Trump took to twitter on Monday to rebuke the US Asian ally for giving “Safe haven to the terrorists we hunt in Afghanistan”.
“The United States has foolishly given Pakistan more than 33 billion dollars in aid over the last 15 years, and they have given us nothing but lies & deceit, thinking of our leaders as fools,” Trump wrote on Twitter.
It was not immediately clear what prompted Trump’s criticism of Pakistan but he has long complained that Islamabad is not doing enough to tackle terrorist groups.
The American president’s tirade was responded to briefly by Foreign Minister Khawaja Asif, who said Pakistan would “soon” show the world the “difference between facts and fiction.”
“We will respond to President Trump’s tweet shortly inshallah…Will let the world know the truth..difference between facts & fiction.” Asif wrote on Twitter.
Later in the day, Pakistan’s Foreign Office summoned US Ambassador in Islamabad David Hale to record protest against the accusatory statements tweeted by Trump, DawnNews reported.

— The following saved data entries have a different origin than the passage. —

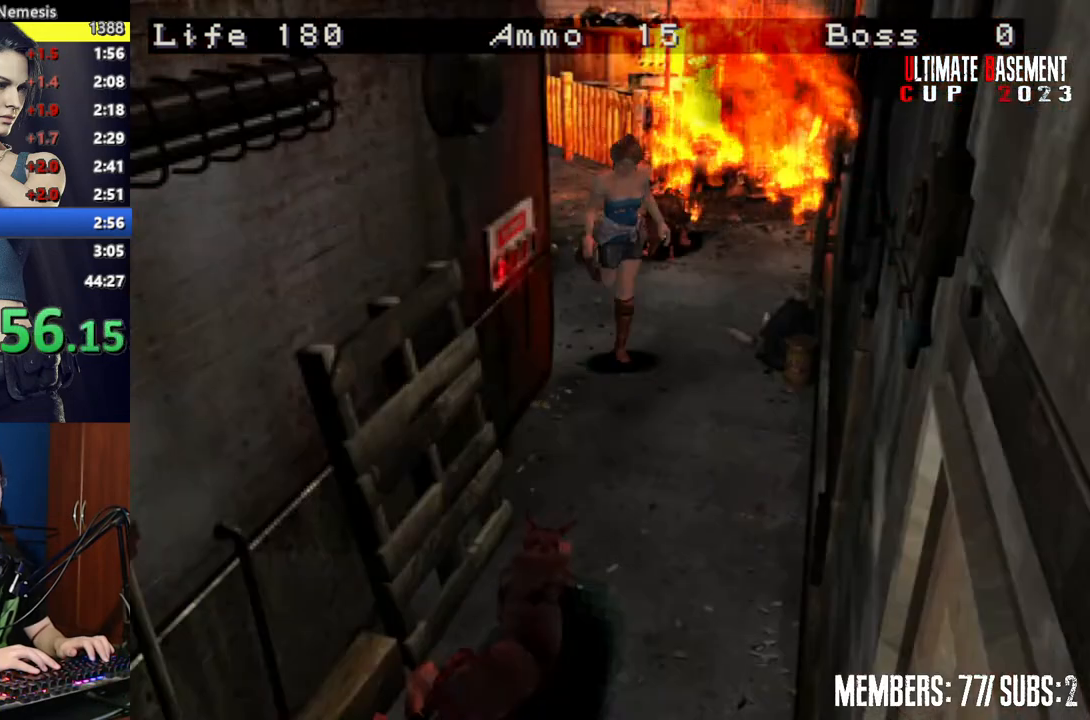
{"keys": ["shift", "w"], "events": []}
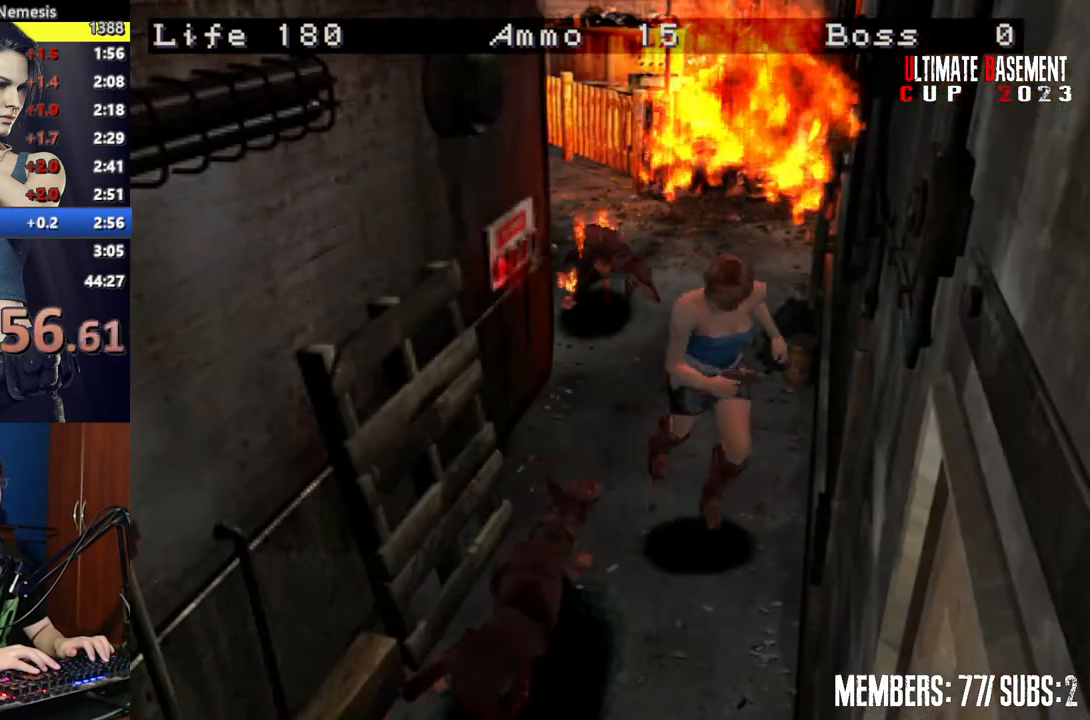
{"keys": ["shift", "w"], "events": [[67, "d", "down"], [300, "d", "up"]]}
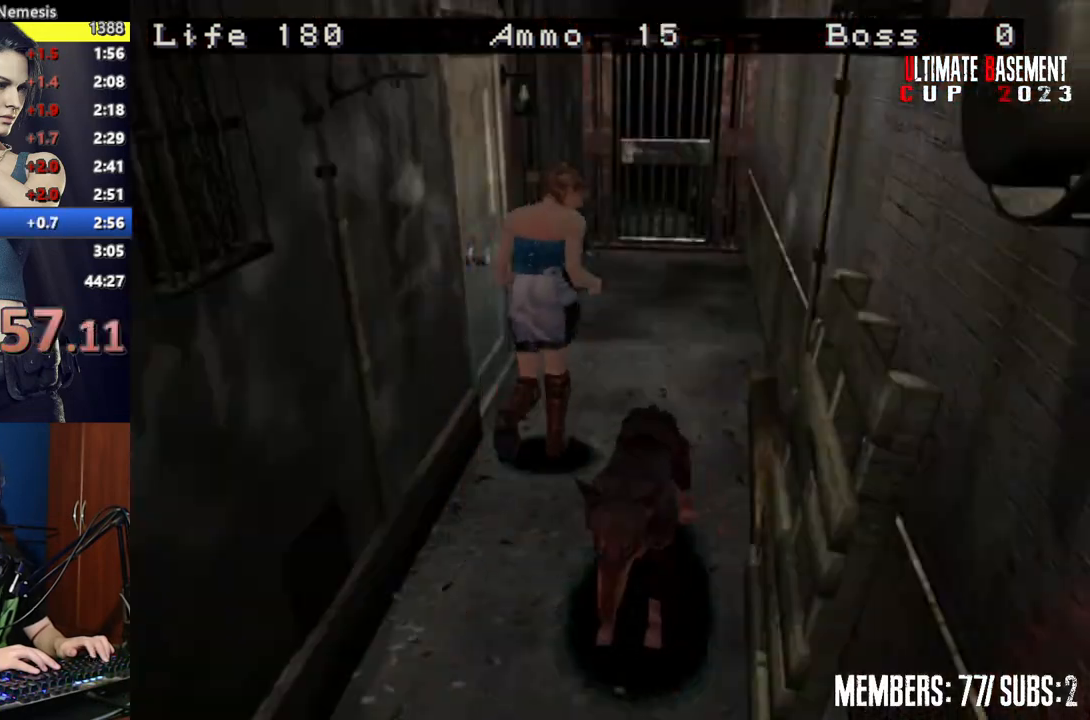
{"keys": ["shift", "w"], "events": []}
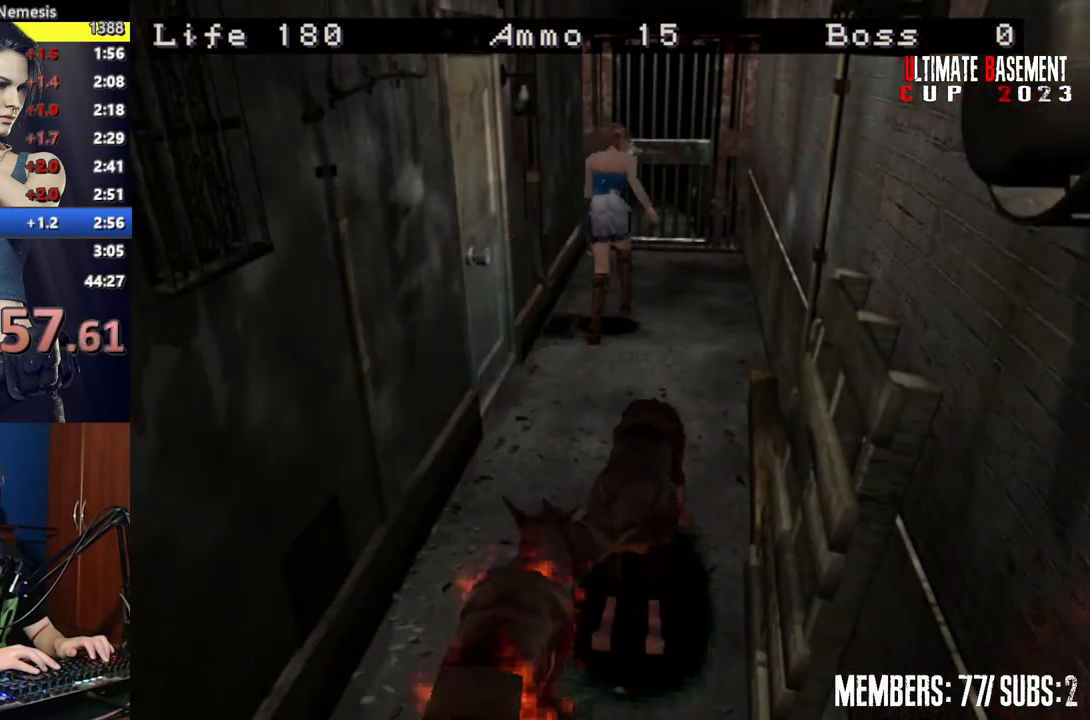
{"keys": ["semicolon", "shift", "w"], "events": [[234, "semicolon", "down"]]}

The US president’s tweet came in the aftermath of an increasingly terse back-and-forth between Washington and Islamabad since Trump announced his administration’s latest national security strategy.
During the announcement, the US president had been quick to remind Pakistan of its ‘obligation’ to help America “because it receives massive payments” from Washington every year.
“We have made clear to Pakistan that while we desire continued partnership, we must see decisive action against terrorist groups operating on their territory. And we make massive payments every year to Pakistan. They have to help,” the US president had said.
The New York Times reported on Dec. 29 that the Trump administration was “strongly considering” whether to withhold $255 million in aid to Pakistan.
It said US officials had sought but been denied access to a member of the Taliban-linked Haqqani network captured in Pakistan who potentially could provide information about at least one American hostage.
Pakistan counters that it has launched military operations to push out militants from its soil and that 17,000 Pakistanis have died fighting militants or in bombings and other attacks since 2001.